● Actividades
1. Reescribe en forma de lista el párrafo del texto de lectura que comienza con "La soledad en que uno se ve", conservando sus ideas principales.
2. Actualiza el fragmento del texto de lectura que se abre con las palabras "Si bien las" y se cierra con "identifico los momentos.", sustituyendo "playa desierta" por "playa solitaria".
3. Según el texto de lectura, ¿qué refleja el agua cristalina?

● Texto de lectura
* * * * * * * * *

Si bien las voces eran conocidas, no estaban identificadas con rostros ni nada.
Además, lo que decían se asemejaba más a un debate interno mío sobre mi vida, etc.
Entonces el viaje se detuvo. Caí sentado en una playa desierta.
Arena fina y suave, agua cristalina que refleja la luna y sus estrellas lindantes.
Entonces camino, descalzo, sintiendo la rugosidad de mis pasos.
Siento la realidad con los ojos cerrados e identifico los momentos.
La soledad en que uno se ve por momentos, la desolación dentro de una carrera tan hermosa como la noche que está sucediendo sobre mí y lo difícil que se hace dar cada nuevo paso cuando la marea humedece la superficie.
Entonces volví a abrir los ojos y entendí.

* * * * * * * * *

● Material

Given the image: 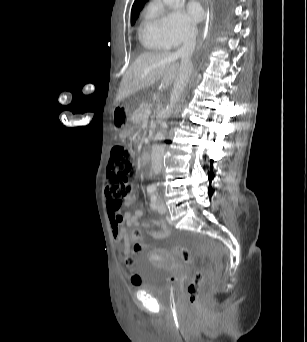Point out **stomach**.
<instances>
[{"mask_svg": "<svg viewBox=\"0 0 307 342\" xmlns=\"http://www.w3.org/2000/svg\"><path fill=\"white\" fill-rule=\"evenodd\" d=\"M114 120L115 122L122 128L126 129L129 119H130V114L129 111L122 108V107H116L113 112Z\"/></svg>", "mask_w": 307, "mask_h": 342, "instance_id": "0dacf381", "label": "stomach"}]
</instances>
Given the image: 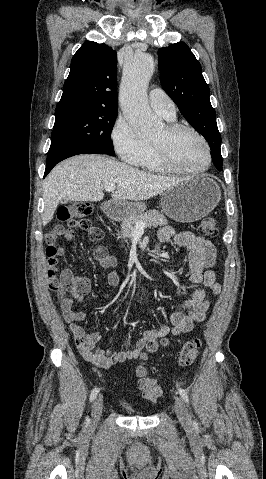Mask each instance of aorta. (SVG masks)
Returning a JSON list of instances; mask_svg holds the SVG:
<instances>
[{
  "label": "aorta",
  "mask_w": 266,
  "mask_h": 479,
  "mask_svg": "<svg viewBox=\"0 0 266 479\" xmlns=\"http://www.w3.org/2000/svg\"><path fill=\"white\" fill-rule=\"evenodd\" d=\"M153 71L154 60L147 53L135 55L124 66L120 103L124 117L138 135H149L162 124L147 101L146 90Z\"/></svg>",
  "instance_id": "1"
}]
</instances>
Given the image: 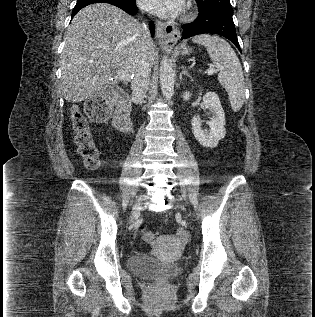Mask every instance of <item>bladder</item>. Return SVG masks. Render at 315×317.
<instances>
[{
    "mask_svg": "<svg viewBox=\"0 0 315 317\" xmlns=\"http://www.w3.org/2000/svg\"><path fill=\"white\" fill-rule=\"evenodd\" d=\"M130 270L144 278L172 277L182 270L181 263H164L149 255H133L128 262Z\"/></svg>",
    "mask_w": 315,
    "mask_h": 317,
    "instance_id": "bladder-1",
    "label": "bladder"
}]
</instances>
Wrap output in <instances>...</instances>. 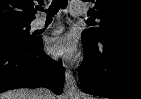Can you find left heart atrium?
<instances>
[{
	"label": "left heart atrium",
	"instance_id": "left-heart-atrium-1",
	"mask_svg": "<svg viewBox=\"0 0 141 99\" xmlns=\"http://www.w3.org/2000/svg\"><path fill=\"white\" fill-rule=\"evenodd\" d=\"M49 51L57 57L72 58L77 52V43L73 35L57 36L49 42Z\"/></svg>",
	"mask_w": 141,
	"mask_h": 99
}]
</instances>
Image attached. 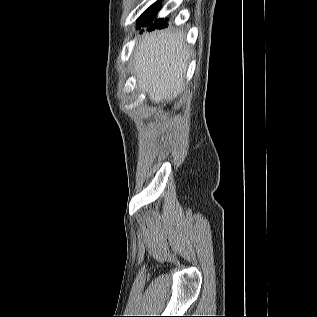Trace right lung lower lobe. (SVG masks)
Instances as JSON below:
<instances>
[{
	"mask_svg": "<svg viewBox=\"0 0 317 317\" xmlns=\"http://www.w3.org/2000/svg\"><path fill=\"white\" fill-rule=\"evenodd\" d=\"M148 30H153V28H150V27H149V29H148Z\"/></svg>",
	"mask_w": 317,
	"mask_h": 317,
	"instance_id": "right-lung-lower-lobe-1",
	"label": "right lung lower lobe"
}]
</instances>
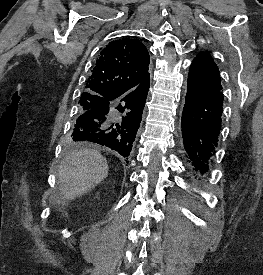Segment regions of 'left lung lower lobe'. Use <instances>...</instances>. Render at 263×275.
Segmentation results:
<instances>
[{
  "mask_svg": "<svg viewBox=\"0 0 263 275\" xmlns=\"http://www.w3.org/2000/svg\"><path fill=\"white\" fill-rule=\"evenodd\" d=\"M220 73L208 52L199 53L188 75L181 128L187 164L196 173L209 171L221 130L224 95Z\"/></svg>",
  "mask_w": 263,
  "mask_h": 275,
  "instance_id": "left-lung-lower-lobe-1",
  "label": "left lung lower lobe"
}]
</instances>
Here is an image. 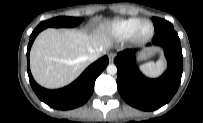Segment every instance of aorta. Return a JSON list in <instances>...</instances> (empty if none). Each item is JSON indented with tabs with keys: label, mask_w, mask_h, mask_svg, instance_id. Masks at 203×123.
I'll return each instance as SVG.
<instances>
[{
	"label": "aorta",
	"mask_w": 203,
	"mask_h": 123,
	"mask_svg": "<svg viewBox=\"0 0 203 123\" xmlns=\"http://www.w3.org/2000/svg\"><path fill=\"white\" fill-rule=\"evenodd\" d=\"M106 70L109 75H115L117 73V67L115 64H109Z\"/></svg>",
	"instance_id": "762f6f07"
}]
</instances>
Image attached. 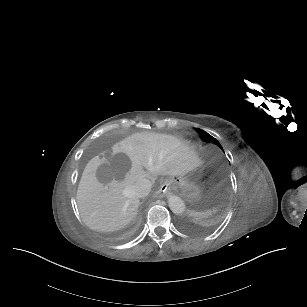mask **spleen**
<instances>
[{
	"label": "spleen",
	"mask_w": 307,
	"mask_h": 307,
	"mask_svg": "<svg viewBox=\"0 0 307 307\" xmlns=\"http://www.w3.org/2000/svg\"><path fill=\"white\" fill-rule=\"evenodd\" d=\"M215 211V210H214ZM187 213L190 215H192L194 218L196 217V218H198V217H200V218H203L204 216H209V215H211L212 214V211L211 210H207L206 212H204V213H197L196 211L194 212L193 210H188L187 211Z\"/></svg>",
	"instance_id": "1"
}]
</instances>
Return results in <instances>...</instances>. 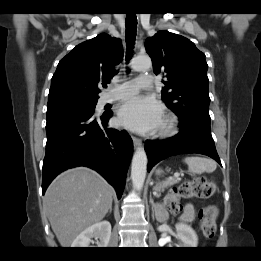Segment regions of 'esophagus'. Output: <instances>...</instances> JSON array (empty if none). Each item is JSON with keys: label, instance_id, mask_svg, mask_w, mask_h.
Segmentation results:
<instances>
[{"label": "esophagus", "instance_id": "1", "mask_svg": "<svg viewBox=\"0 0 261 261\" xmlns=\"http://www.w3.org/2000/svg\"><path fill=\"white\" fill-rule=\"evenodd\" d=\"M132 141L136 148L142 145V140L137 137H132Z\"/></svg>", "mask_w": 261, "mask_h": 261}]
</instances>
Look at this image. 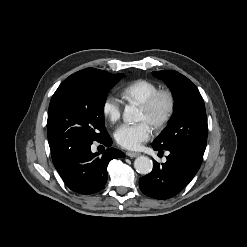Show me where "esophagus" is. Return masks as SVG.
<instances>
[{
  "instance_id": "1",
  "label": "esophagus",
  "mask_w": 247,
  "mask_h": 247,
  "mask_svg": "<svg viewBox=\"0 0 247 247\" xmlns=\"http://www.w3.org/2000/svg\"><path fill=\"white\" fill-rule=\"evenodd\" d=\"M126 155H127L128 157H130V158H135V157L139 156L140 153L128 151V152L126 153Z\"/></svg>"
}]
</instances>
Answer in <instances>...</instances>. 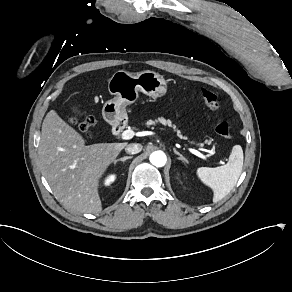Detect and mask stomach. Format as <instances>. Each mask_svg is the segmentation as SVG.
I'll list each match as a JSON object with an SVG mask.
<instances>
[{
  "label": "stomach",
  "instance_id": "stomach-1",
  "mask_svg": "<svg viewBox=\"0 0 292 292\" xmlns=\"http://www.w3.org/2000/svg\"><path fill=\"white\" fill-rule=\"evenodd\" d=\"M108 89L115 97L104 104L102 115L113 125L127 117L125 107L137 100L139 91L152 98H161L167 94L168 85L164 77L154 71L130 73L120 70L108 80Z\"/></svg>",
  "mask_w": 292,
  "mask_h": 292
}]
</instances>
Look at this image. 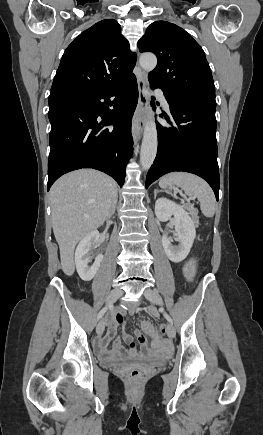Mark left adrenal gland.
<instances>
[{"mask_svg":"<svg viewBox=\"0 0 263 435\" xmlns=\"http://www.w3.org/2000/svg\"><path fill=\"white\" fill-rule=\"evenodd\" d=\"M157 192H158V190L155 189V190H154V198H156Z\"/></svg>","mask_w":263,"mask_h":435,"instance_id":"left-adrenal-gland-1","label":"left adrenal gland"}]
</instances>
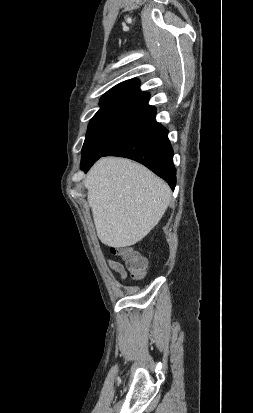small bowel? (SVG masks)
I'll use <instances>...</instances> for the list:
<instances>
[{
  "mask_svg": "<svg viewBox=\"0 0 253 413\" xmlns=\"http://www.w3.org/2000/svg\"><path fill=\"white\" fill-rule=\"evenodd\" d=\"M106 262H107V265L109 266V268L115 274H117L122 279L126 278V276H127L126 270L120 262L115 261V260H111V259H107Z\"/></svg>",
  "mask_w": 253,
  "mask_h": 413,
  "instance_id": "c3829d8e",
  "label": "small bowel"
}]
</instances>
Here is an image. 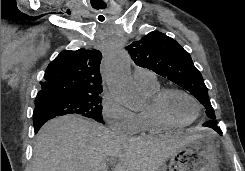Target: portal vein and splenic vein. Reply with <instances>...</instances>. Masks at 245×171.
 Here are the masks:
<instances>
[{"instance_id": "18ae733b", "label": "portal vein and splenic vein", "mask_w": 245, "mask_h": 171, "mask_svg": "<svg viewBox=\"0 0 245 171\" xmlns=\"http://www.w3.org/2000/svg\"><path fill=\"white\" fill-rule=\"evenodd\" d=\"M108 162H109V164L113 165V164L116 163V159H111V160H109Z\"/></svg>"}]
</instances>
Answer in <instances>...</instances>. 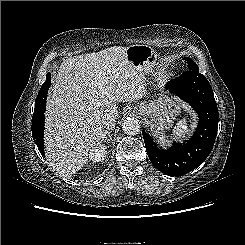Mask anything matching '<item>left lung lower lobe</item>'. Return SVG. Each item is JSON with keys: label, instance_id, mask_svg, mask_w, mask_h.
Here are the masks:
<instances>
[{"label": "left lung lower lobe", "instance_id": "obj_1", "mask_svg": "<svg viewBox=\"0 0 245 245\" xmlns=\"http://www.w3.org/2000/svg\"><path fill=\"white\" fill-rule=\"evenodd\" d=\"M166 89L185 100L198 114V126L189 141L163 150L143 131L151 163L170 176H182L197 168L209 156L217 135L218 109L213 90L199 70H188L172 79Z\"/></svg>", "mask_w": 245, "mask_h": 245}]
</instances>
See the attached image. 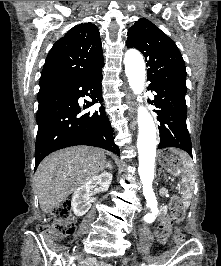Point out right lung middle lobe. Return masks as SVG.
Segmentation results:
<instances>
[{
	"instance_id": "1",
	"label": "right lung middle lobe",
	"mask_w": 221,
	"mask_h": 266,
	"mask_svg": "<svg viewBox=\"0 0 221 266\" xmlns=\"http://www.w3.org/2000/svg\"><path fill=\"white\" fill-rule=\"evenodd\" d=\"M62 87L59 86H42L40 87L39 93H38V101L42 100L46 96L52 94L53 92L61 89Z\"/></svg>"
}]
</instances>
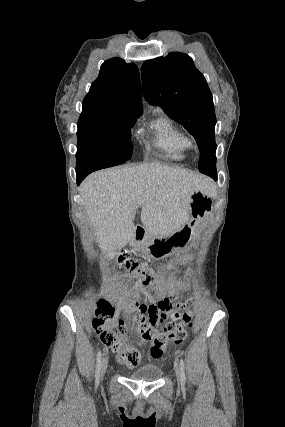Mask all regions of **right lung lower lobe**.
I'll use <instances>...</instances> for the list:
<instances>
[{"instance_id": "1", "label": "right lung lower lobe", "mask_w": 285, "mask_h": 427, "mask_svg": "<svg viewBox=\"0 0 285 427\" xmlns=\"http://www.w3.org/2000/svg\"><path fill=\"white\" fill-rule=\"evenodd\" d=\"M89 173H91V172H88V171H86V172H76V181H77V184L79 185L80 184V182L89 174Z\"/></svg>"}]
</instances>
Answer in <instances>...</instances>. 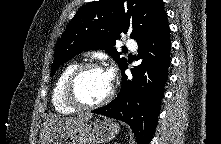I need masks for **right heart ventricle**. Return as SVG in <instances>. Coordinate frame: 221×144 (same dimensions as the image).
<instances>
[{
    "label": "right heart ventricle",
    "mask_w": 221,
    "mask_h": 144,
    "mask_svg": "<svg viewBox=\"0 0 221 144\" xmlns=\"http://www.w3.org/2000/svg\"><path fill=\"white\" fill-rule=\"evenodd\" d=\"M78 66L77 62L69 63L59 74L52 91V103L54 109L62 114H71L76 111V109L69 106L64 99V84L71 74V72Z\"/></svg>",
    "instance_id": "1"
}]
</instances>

* * * * * * * * *

● Soluciones
1.
- La soledad en que uno se ve por momentos.
- La desolación dentro de una carrera tan hermosa como la noche que sucede encima.
- Lo difícil que resulta dar cada nuevo paso cuando la marea humedece la superficie.

2.
Si bien las voces eran conocidas, no estaban identificadas con rostros ni nada.
Además, lo que decían se asemejaba más a un debate interno mío sobre mi vida, etc.
Entonces el viaje se detuvo. Caí sentado en una playa solitaria.
Arena fina y suave, agua cristalina que refleja la luna y sus estrellas lindantes.
Entonces camino, descalzo, sintiendo la rugosidad de mis pasos.
Siento la realidad con los ojos cerrados e identifico los momentos.

3. La luna y sus estrellas lindantes.